Accordingly, the record contains substantial evidence that a reasonable mind could accept as adequate to support the CRMC's decision on the § 120.A criteria. See Barros, 710 A.2d at 684. The CRMC's decision is therefore not arbitrary, capricious, or clearly erroneous in view of the record evidence. See § 42-35-15(g)(5), (6). *Page 12

2 CRMP Section 300.1 Appellant also argues that the CRMC lacked sufficient evidence to grant Appellees' application because Appellees did not address, in writing, the requirements of CRMP § 300.1 (Category B Requirements). The record evidence demonstrates that although Appellees did not provide one overall document addressing each of the requirements, the CRMC's finding that the several documents attached to their application did not constitute unlawful procedure. See Barros, 710 A.2d at 684.

With respect to the "writing requirement," Appellees provided the letter of their engineer addressing the need for the variance based on the size of the lot, and, additionally, the lack of environmental impact that would result from the proposed dock See CRMP § 300.1(1), (4) — (8), (11); (R. at 25-26).
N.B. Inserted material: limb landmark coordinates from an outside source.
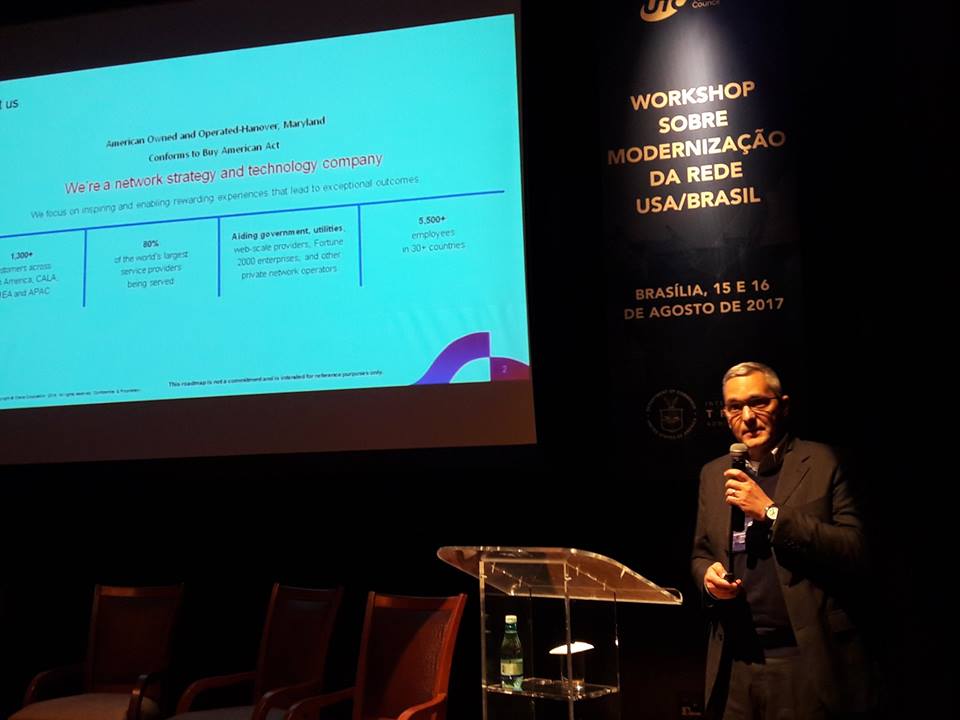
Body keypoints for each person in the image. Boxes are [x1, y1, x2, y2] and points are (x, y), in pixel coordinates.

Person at [691, 361, 877, 719]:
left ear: (784, 405)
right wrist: (708, 580)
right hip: (735, 662)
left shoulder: (824, 462)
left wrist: (771, 512)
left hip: (805, 660)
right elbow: (701, 553)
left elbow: (856, 550)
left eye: (758, 402)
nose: (747, 417)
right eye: (734, 407)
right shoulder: (713, 474)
This exhibit would serve to satisfy the "writing" requirement of § 300.1(1), (4) — (8), (11), and from them, CRMC could reasonably conclude the Appellees made a sufficient showing that they have met the requisite criteria.

Additionally, Appellees supplied a letter from the Rhode Island Historical Preservation and Heritage Commission, noting that the "proposed project will have no effect on any significant cultural resources." (R. at 42.) Also, Appellees demonstrated through letters of approval from the United States Army Corps of Engineers and the Rhode Island Department of Transportation that all applicable building and safety codes were to be complied with. (R. at 28-29, 40-41.) Each satisfied the "writing" requirement of § 300.1(2), (9). The CRMC, therefore, could have reasonably concluded that the Appellees satisfied these respective criteria.
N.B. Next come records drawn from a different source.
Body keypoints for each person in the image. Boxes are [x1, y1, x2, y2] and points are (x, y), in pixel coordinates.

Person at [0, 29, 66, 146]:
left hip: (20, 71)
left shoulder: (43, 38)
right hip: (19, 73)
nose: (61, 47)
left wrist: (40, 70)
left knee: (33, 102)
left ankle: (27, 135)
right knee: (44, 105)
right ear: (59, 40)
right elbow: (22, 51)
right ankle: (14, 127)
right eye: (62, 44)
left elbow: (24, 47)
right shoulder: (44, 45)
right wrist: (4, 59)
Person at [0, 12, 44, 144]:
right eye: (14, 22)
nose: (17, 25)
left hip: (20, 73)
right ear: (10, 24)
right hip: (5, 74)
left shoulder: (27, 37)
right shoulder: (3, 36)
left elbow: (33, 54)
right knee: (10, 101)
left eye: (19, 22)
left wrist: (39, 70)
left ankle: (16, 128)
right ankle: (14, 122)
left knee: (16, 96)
Finally, Appellees' various diagrams and maps of the facility and its location satisfy the "writing" requirement of § 300.1(3), (10). (R. at 13-22, 30-34, 48, 50.) These documents *Page 13 reasonably describe the area to be affected and, from them, the CRMC's determination that the facility would not conflict with navigation and other "water-dependent uses" was not clearly erroneous. See CRMP § 300.1(3), (10). Accordingly, the CRMC's decision is supported by reliable, probative, and substantial evidence in the record.See § 42-35-15(g)(5).

Conclusion After a review of the entire record, this Court finds that the CRMC's granting of Appellees' application for a variance was neither in violation of its statutory authority, nor was it clearly erroneous in view of the reliable, probative, and substantial evidence on the whole record. Moreover, substantial rights of the Appellant have not been prejudiced. The CRMC's decision is therefore affirmed.
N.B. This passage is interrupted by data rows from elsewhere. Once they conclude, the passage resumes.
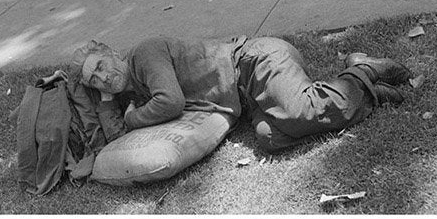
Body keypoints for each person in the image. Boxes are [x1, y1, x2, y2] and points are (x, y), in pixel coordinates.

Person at [70, 35, 416, 153]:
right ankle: (369, 92)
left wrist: (131, 116)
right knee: (269, 137)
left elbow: (170, 102)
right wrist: (102, 101)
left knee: (300, 112)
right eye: (94, 80)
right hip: (248, 99)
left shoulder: (144, 55)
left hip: (254, 62)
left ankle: (365, 70)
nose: (103, 77)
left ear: (112, 52)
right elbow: (115, 137)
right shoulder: (123, 90)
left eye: (100, 65)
Counsel shall prepare an appropriate judgment for entry.

1 As Appellees correctly note, even if the Court were to accept Appellant's argument to apply zoning law to the instant appeal, the situation here is analogous to a dimensional variance, which requires an applicant to show only that a denial would amount to more than a mere inconvenience. See Sako v. Delsesto, 688 A.2d 1296, 1298 (R.I. 1997). The burden which Appellant advocates is that which is applied to a use variance. See Lischio v. Zoning Bd. of Review of Town of N.Kingston, 818 A.2d 685, 692 (R.I. 2003).

2 Also at the hearing, Appellant indicated that she planned to extend her own dock, which would make the distance between both docks somewhere between 28-32 feet. (Tr. at 30, 49-50.) Nevertheless, based on the evidence presented, it was reasonable for the expert agency to consider that possible distance sufficient.